La Constitution française "donne des instruments extrêmement brutaux" au pouvoir, qui "aujourd'hui se heurte à une société qui ne supporte plus des décisions trop verticales", analyse le constitutionnaliste Bastien Francois. "Ce qui était acceptable dans les années 60, voire les années 80, l'est moins aujourd'hui."
afp/ther/vic
La presse française se montre critique
Les éditoriaux des journaux français, samedi matin, étaient unanimement négatifs. La presse voit en la décision du Conseil constitutionnel une "victoire juridique" mais "un désastre pour la nation". Depuis des semaines, les commentateurs politiques se montrent résolument pessimistes quant à l'état de la démocratie en France, et très critiques envers son président, qui a tout juste confessé début avril regretter "n'avoir pas toujours réussi à convaincre sur la nécessité de cette réforme".
"Il y a chez Emmanuel Macron une arrogance nourrie d'ignorance sociale", a estimé pour sa part l'historien et sociologue Pierre Rosanvallon, pessimiste pour le futur. "Le temps des révolutions pourrait revenir, ou bien ça sera l'accumulation des rancoeurs toxiques qui ouvrira la voie au populisme d'extrême-droite", prédit-il dans le quotidien de gauche Libération.
Emmanuel Macron, ce "monarque présidentiel", "creuse le fossé déjà béant" entre légitimité démocratique et souveraineté populaire, estime de son côté l'historien Jean Guarrigues dans le journal Le Monde. Ce faisant, il "ouvre la voie à tous les possibles de la violence et de la démagogie."

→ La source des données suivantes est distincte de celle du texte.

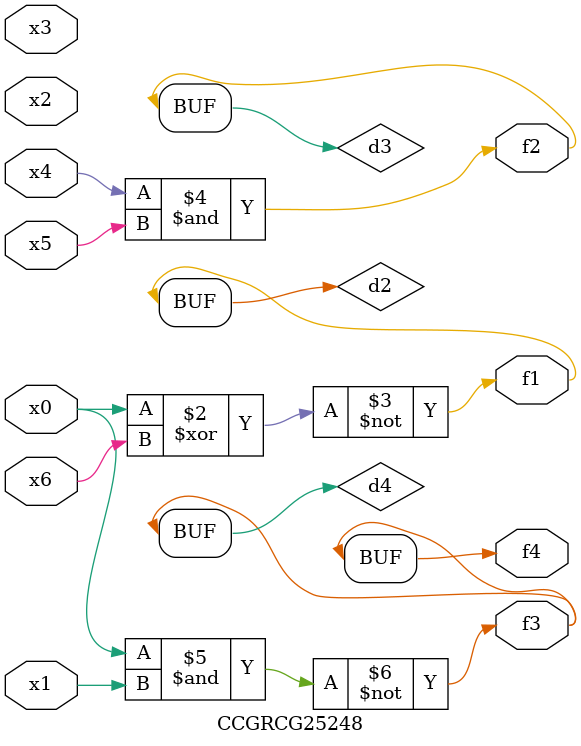
<source format=v>
module CCGRCG25248(
	input x0, x1, x2, x3, x4, x5, x6,
	output f1, f2, f3, f4
);

	wire d1, d2, d3, d4;

	nor (d1, x0);
	xnor (d2, x0, x6);
	and (d3, x4, x5);
	nand (d4, x0, x1);
	assign f1 = d2;
	assign f2 = d3;
	assign f3 = d4;
	assign f4 = d4;
endmodule

</source>
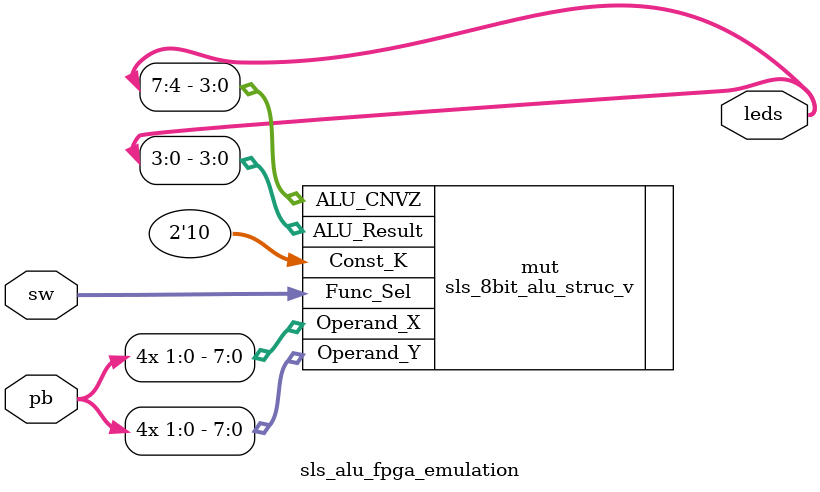
<source format=v>
module sls_alu_fpga_emulation (pb, sw, leds);
// These are the user I/O-Ps of the DE0-Nano board.
// Two push-buttons (pb), four switches (sw) and 
// eight LEDs. (C) Dorin Patru September 2021.
input [1:0] pb;
input [3:0] sw;
output [7:0] leds;
// wire [3:0] intwire;
// I am instantiating my 4-bit ALU, BUT you should
// instantiate your 8-bit ALU, as shwon below.
// These connections will allow you to test all
// combinations you verified through simulation.
// The port-mapping used here is the named or 
// explicit association. Cout is not connected to
// an output pin.
// OPERATION:
// 	sw - select the function
// 	pb - select the operand value patterns: 
//					00, 01, 10, or 10
// 	leds[3:0] - display the least significant 
// 					4 bits of the result
// 	leds[7:4] - display the CNVZ
sls_8bit_alu_struc_v mut	
			(.Func_Sel(sw), 
			.Operand_X({pb, pb, pb, pb}),
			.Operand_Y({pb, pb, pb, pb}), 
			.Const_K(2'b10), 
			.ALU_Result(leds[3:0]), 
			.ALU_CNVZ(leds[7:4]));
// Because you have an 8-bit result, uncomment the
// intwire declaration above and connect your result
// like this: 	.ALU_Result({intwire, leds[3:0]})		
endmodule

</source>
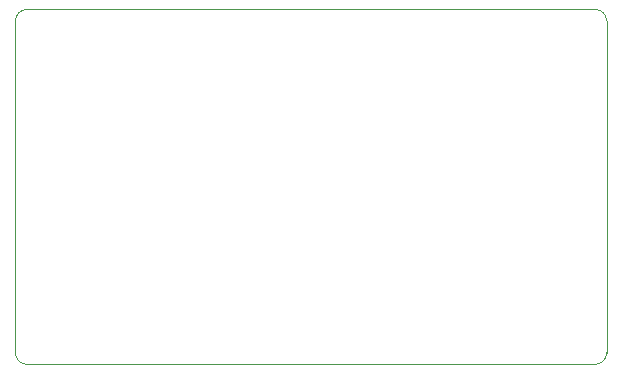
<source format=gbr>
%TF.GenerationSoftware,KiCad,Pcbnew,7.0.6-0*%
%TF.CreationDate,2023-11-06T09:59:01-05:00*%
%TF.ProjectId,AntSniffer,416e7453-6e69-4666-9665-722e6b696361,rev?*%
%TF.SameCoordinates,Original*%
%TF.FileFunction,Profile,NP*%
%FSLAX46Y46*%
G04 Gerber Fmt 4.6, Leading zero omitted, Abs format (unit mm)*
G04 Created by KiCad (PCBNEW 7.0.6-0) date 2023-11-06 09:59:01*
%MOMM*%
%LPD*%
G01*
G04 APERTURE LIST*
%TA.AperFunction,Profile*%
%ADD10C,0.100000*%
%TD*%
G04 APERTURE END LIST*
D10*
X143484600Y-71618600D02*
G75*
G03*
X144484600Y-72618600I1000000J0D01*
G01*
X144484600Y-42545000D02*
G75*
G03*
X143484600Y-43545000I0J-1000000D01*
G01*
X143484600Y-71618600D02*
X143484600Y-43545000D01*
X192548000Y-72618600D02*
G75*
G03*
X193548000Y-71618600I0J1000000D01*
G01*
X192548000Y-72618600D02*
X144484600Y-72618600D01*
X193548000Y-43545000D02*
G75*
G03*
X192548000Y-42545000I-1000000J0D01*
G01*
X144484600Y-42545000D02*
X192548000Y-42545000D01*
X193548000Y-43545000D02*
X193548000Y-71618600D01*
M02*

</source>
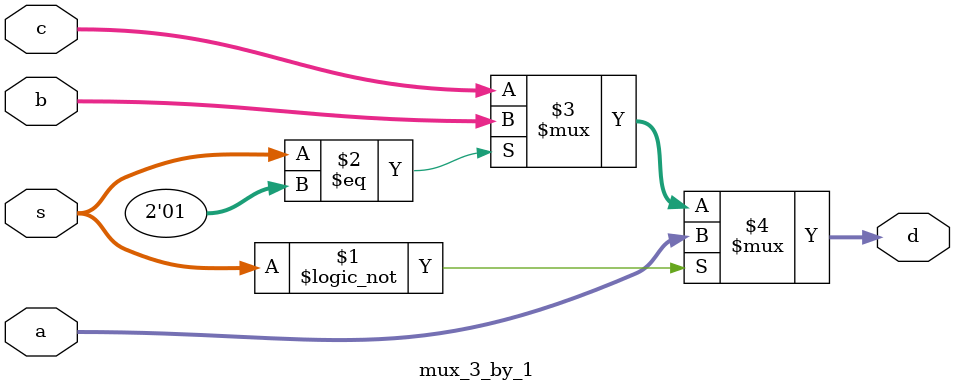
<source format=v>
module mux(a,b,s,c);

  input [31:0] a,b;
  input s;
  output [31:0] c;
  
  assign c=(~s)?a:b;

endmodule


module mux_3_by_1(a,b,c,s,d);

input [31:0] a,b,c;
input [1:0] s;
output [31:0] d;

assign d=(s==2'b00)?a:(s==2'b01)?b:(2'b10)?c:32'h00000000;

endmodule

</source>
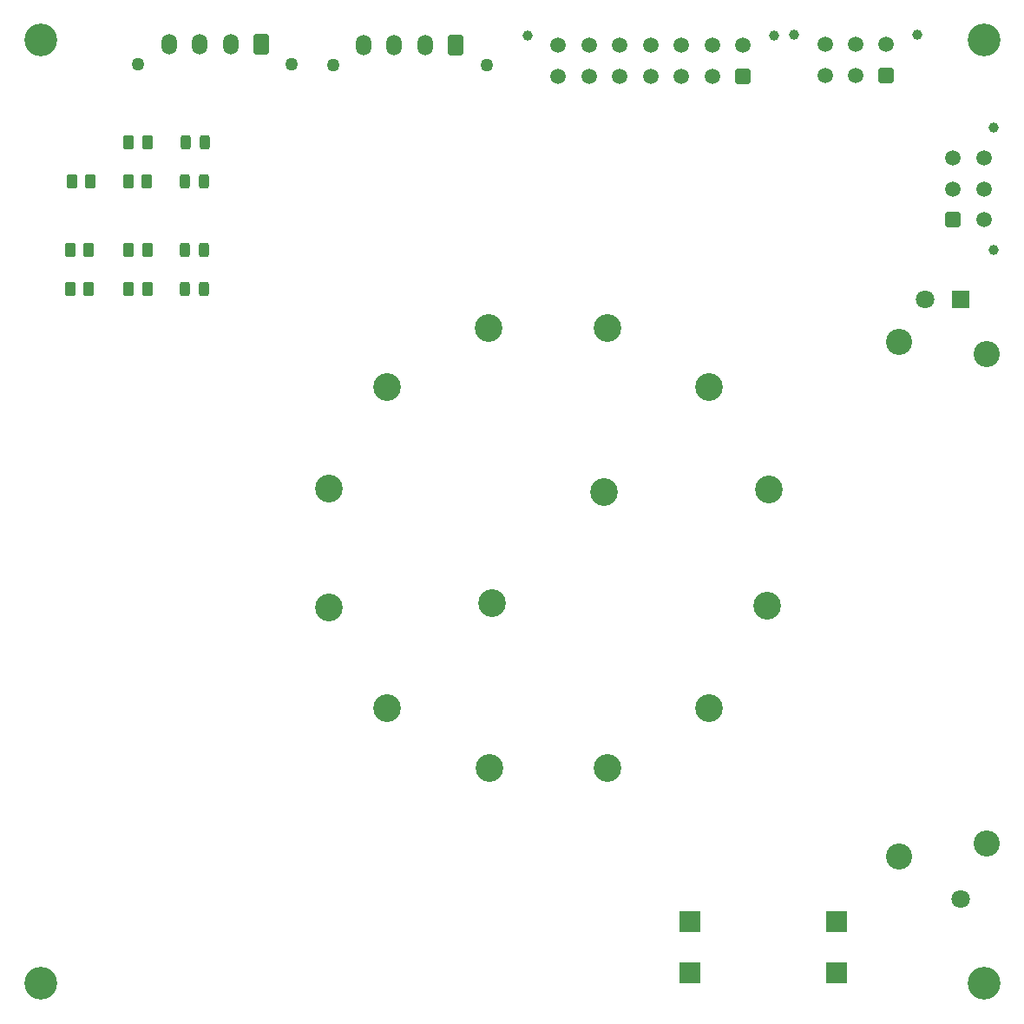
<source format=gbr>
%TF.GenerationSoftware,KiCad,Pcbnew,(6.0.7)*%
%TF.CreationDate,2023-02-04T14:26:28-06:00*%
%TF.ProjectId,ControlsSim,436f6e74-726f-46c7-9353-696d2e6b6963,rev?*%
%TF.SameCoordinates,Original*%
%TF.FileFunction,Soldermask,Top*%
%TF.FilePolarity,Negative*%
%FSLAX46Y46*%
G04 Gerber Fmt 4.6, Leading zero omitted, Abs format (unit mm)*
G04 Created by KiCad (PCBNEW (6.0.7)) date 2023-02-04 14:26:28*
%MOMM*%
%LPD*%
G01*
G04 APERTURE LIST*
G04 Aperture macros list*
%AMRoundRect*
0 Rectangle with rounded corners*
0 $1 Rounding radius*
0 $2 $3 $4 $5 $6 $7 $8 $9 X,Y pos of 4 corners*
0 Add a 4 corners polygon primitive as box body*
4,1,4,$2,$3,$4,$5,$6,$7,$8,$9,$2,$3,0*
0 Add four circle primitives for the rounded corners*
1,1,$1+$1,$2,$3*
1,1,$1+$1,$4,$5*
1,1,$1+$1,$6,$7*
1,1,$1+$1,$8,$9*
0 Add four rect primitives between the rounded corners*
20,1,$1+$1,$2,$3,$4,$5,0*
20,1,$1+$1,$4,$5,$6,$7,0*
20,1,$1+$1,$6,$7,$8,$9,0*
20,1,$1+$1,$8,$9,$2,$3,0*%
G04 Aperture macros list end*
%ADD10RoundRect,0.250000X0.262500X0.450000X-0.262500X0.450000X-0.262500X-0.450000X0.262500X-0.450000X0*%
%ADD11C,3.200000*%
%ADD12RoundRect,0.250000X-0.262500X-0.450000X0.262500X-0.450000X0.262500X0.450000X-0.262500X0.450000X0*%
%ADD13RoundRect,0.243750X-0.243750X-0.456250X0.243750X-0.456250X0.243750X0.456250X-0.243750X0.456250X0*%
%ADD14C,1.000000*%
%ADD15RoundRect,0.250001X0.499999X0.499999X-0.499999X0.499999X-0.499999X-0.499999X0.499999X-0.499999X0*%
%ADD16C,1.500000*%
%ADD17C,1.270000*%
%ADD18RoundRect,0.250001X0.499999X0.759999X-0.499999X0.759999X-0.499999X-0.759999X0.499999X-0.759999X0*%
%ADD19O,1.500000X2.020000*%
%ADD20R,1.800000X1.800000*%
%ADD21C,1.800000*%
%ADD22C,2.550000*%
%ADD23R,2.100000X2.100000*%
%ADD24C,2.700000*%
%ADD25RoundRect,0.250001X0.499999X-0.499999X0.499999X0.499999X-0.499999X0.499999X-0.499999X-0.499999X0*%
G04 APERTURE END LIST*
D10*
%TO.C,R6*%
X114350000Y-67750000D03*
X112525000Y-67750000D03*
%TD*%
D11*
%TO.C,H4*%
X104000000Y-54000000D03*
%TD*%
%TO.C,H2*%
X196000000Y-54000000D03*
%TD*%
D12*
%TO.C,R3*%
X112587500Y-78250000D03*
X114412500Y-78250000D03*
%TD*%
D13*
%TO.C,D4*%
X118062500Y-67750000D03*
X119937500Y-67750000D03*
%TD*%
D12*
%TO.C,R4*%
X106837500Y-78250000D03*
X108662500Y-78250000D03*
%TD*%
D14*
%TO.C,J7*%
X175500000Y-53560000D03*
X151500000Y-53560000D03*
D15*
X172500000Y-57500000D03*
D16*
X169500000Y-57500000D03*
X166500000Y-57500000D03*
X163500000Y-57500000D03*
X160500000Y-57500000D03*
X157500000Y-57500000D03*
X154500000Y-57500000D03*
X172500000Y-54500000D03*
X169500000Y-54500000D03*
X166500000Y-54500000D03*
X163500000Y-54500000D03*
X160500000Y-54500000D03*
X157500000Y-54500000D03*
X154500000Y-54500000D03*
%TD*%
D17*
%TO.C,J6*%
X132500000Y-56460000D03*
X147500000Y-56460000D03*
D18*
X144500000Y-54500000D03*
D19*
X141500000Y-54500000D03*
X138500000Y-54500000D03*
X135500000Y-54500000D03*
%TD*%
D13*
%TO.C,D2*%
X118062500Y-78250000D03*
X119937500Y-78250000D03*
%TD*%
D10*
%TO.C,R2*%
X108662500Y-74500000D03*
X106837500Y-74500000D03*
%TD*%
D20*
%TO.C,RV1*%
X193750000Y-79250000D03*
D21*
X190250000Y-79250000D03*
X193750000Y-137750000D03*
D22*
X196250000Y-84600000D03*
X187750000Y-83400000D03*
X196250000Y-132400000D03*
X187750000Y-133600000D03*
%TD*%
D13*
%TO.C,D3*%
X118125000Y-64000000D03*
X120000000Y-64000000D03*
%TD*%
%TO.C,D1*%
X118062500Y-74500000D03*
X119937500Y-74500000D03*
%TD*%
D10*
%TO.C,R7*%
X108850000Y-67750000D03*
X107025000Y-67750000D03*
%TD*%
D11*
%TO.C,H3*%
X196000000Y-146000000D03*
%TD*%
D23*
%TO.C,S1*%
X167350000Y-140000000D03*
X181650000Y-140000000D03*
X167350000Y-145000000D03*
X181650000Y-145000000D03*
%TD*%
D14*
%TO.C,J3*%
X177500000Y-53475000D03*
X189500000Y-53475000D03*
D15*
X186500000Y-57415000D03*
D16*
X183500000Y-57415000D03*
X180500000Y-57415000D03*
X186500000Y-54415000D03*
X183500000Y-54415000D03*
X180500000Y-54415000D03*
%TD*%
D24*
%TO.C,SW2*%
X159300000Y-82100000D03*
X169200000Y-87800000D03*
X175000000Y-97800000D03*
X174900000Y-109200000D03*
X169200000Y-119200000D03*
X159300000Y-125000000D03*
X147800000Y-125000000D03*
X137800000Y-119200000D03*
X132100000Y-109300000D03*
X132100000Y-97700000D03*
X137800000Y-87800000D03*
X147700000Y-82100000D03*
X158950000Y-98050000D03*
X148050000Y-108950000D03*
%TD*%
D11*
%TO.C,H1*%
X104000000Y-146000000D03*
%TD*%
D14*
%TO.C,J2*%
X196940000Y-62500000D03*
X196940000Y-74500000D03*
D25*
X193000000Y-71500000D03*
D16*
X193000000Y-68500000D03*
X193000000Y-65500000D03*
X196000000Y-71500000D03*
X196000000Y-68500000D03*
X196000000Y-65500000D03*
%TD*%
D10*
%TO.C,R1*%
X114412500Y-74500000D03*
X112587500Y-74500000D03*
%TD*%
D17*
%TO.C,J5*%
X113500000Y-56375000D03*
X128500000Y-56375000D03*
D18*
X125500000Y-54415000D03*
D19*
X122500000Y-54415000D03*
X119500000Y-54415000D03*
X116500000Y-54415000D03*
%TD*%
D10*
%TO.C,R5*%
X114412500Y-64000000D03*
X112587500Y-64000000D03*
%TD*%
M02*

</source>
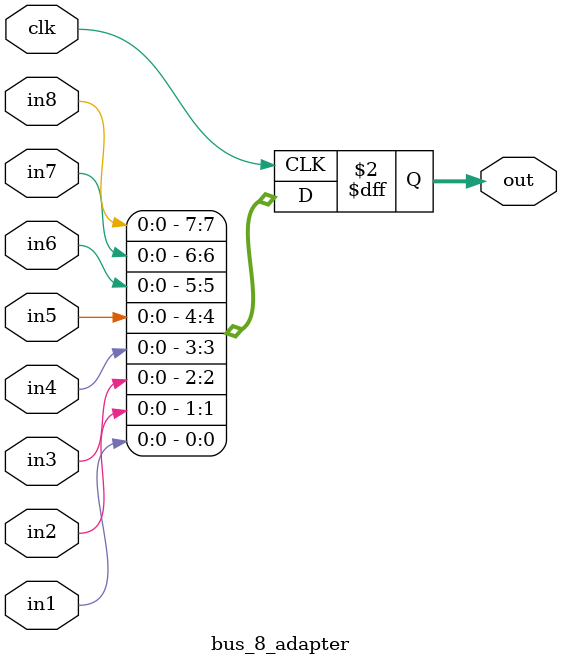
<source format=v>
module bus_8_adapter(in1, in2, in3, in4, in5, in6, in7, in8, clk, out);

	input in1, in2, in3, in4, in5, in6, in7, in8, clk;
	output [7:0] out;
	reg [7:0] out;
	
	always @(posedge clk) begin
		out[0] = in1;
		out[1] = in2;
		out[2] = in3;
		out[3] = in4;
		out[4] = in5;
		out[5] = in6;
		out[6] = in7;
		out[7] = in8;
	end
endmodule

</source>
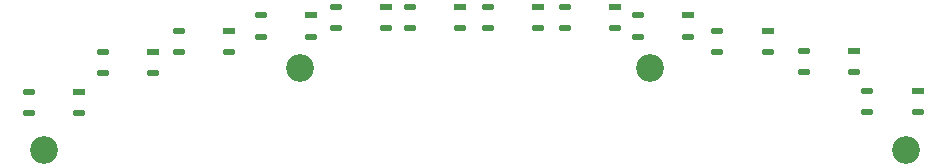
<source format=gbs>
G04*
G04 #@! TF.GenerationSoftware,Altium Limited,Altium Designer,21.3.2 (30)*
G04*
G04 Layer_Color=16711935*
%FSLAX43Y43*%
%MOMM*%
G71*
G04*
G04 #@! TF.SameCoordinates,7B8A77F7-BE70-4231-B636-A4ED740270BE*
G04*
G04*
G04 #@! TF.FilePolarity,Negative*
G04*
G01*
G75*
%ADD23C,2.351*%
%ADD30O,1.051X0.551*%
%ADD31R,1.051X0.551*%
D23*
X23700Y-1120D02*
D03*
X53300D02*
D03*
X2000Y-8100D02*
D03*
X75000D02*
D03*
D30*
X66300Y-1500D02*
D03*
Y300D02*
D03*
X70550Y-1500D02*
D03*
X37200Y2200D02*
D03*
X32950Y4000D02*
D03*
Y2200D02*
D03*
X30950D02*
D03*
X26700Y4000D02*
D03*
Y2200D02*
D03*
X17650Y200D02*
D03*
X13400Y2000D02*
D03*
Y200D02*
D03*
X20350Y1500D02*
D03*
Y3300D02*
D03*
X24600Y1500D02*
D03*
X50350Y2200D02*
D03*
X46100Y4000D02*
D03*
Y2200D02*
D03*
X39550D02*
D03*
Y4000D02*
D03*
X43800Y2200D02*
D03*
X63250Y200D02*
D03*
X59000Y2000D02*
D03*
Y200D02*
D03*
X52290Y1500D02*
D03*
Y3300D02*
D03*
X56540Y1500D02*
D03*
X71700Y-4900D02*
D03*
Y-3100D02*
D03*
X75950Y-4900D02*
D03*
X4950Y-5000D02*
D03*
X700Y-3200D02*
D03*
Y-5000D02*
D03*
X6950Y-1600D02*
D03*
Y200D02*
D03*
X11200Y-1600D02*
D03*
D31*
X70550Y300D02*
D03*
X37200Y4000D02*
D03*
X30950D02*
D03*
X17650Y2000D02*
D03*
X24600Y3300D02*
D03*
X50350Y4000D02*
D03*
X43800D02*
D03*
X63250Y2000D02*
D03*
X56540Y3300D02*
D03*
X75950Y-3100D02*
D03*
X4950Y-3200D02*
D03*
X11200Y200D02*
D03*
M02*

</source>
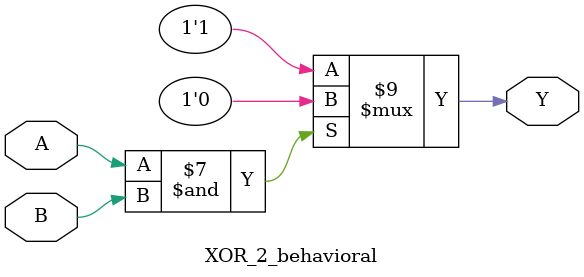
<source format=v>

module xor_gate_s(a,b,y);
input a,b;
output y;

xor(y,a,b);
                
endmodule


//EX-OR gate using data flow modeling
module xor_gate_d(a,b,y);
input a,b;
output y;

assign y = a ^ b;
                
endmodule


//EX-OR gate using behavioural modeling
module XOR_2_behavioral (output reg Y, input A, B);
always @ (A or B) begin
    if (A == 1'b0 & B == 1'b0) begin
        Y = 1'b0; 
   end   
   if (A == 1'b1 & B == 1'b1) begin
       Y = 1'b0; 
   end    
   else 
       Y = 1'b1; 
 end
endmodule

</source>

Répondre à la dégradation financière des caisses de retraite
Alors que la France est l'un des pays européens où l'âge de départ à la retraite est le plus bas (mais avec des systèmes très différents), l'exécutif a justifié son projet par la nécessité de répondre à la dégradation financière des caisses de retraite et au vieillissement de la population.
Sans réforme, le système de retraite aurait accusé un déficit de 13,5 milliards d'euros en 2030, contre un bénéfice de 18 milliards après celle-ci, a-t-il argumenté. Les opposants, soit environ deux tiers des Français selon les sondages, la jugent "injuste", notamment pour les femmes et les salariés aux métiers pénibles.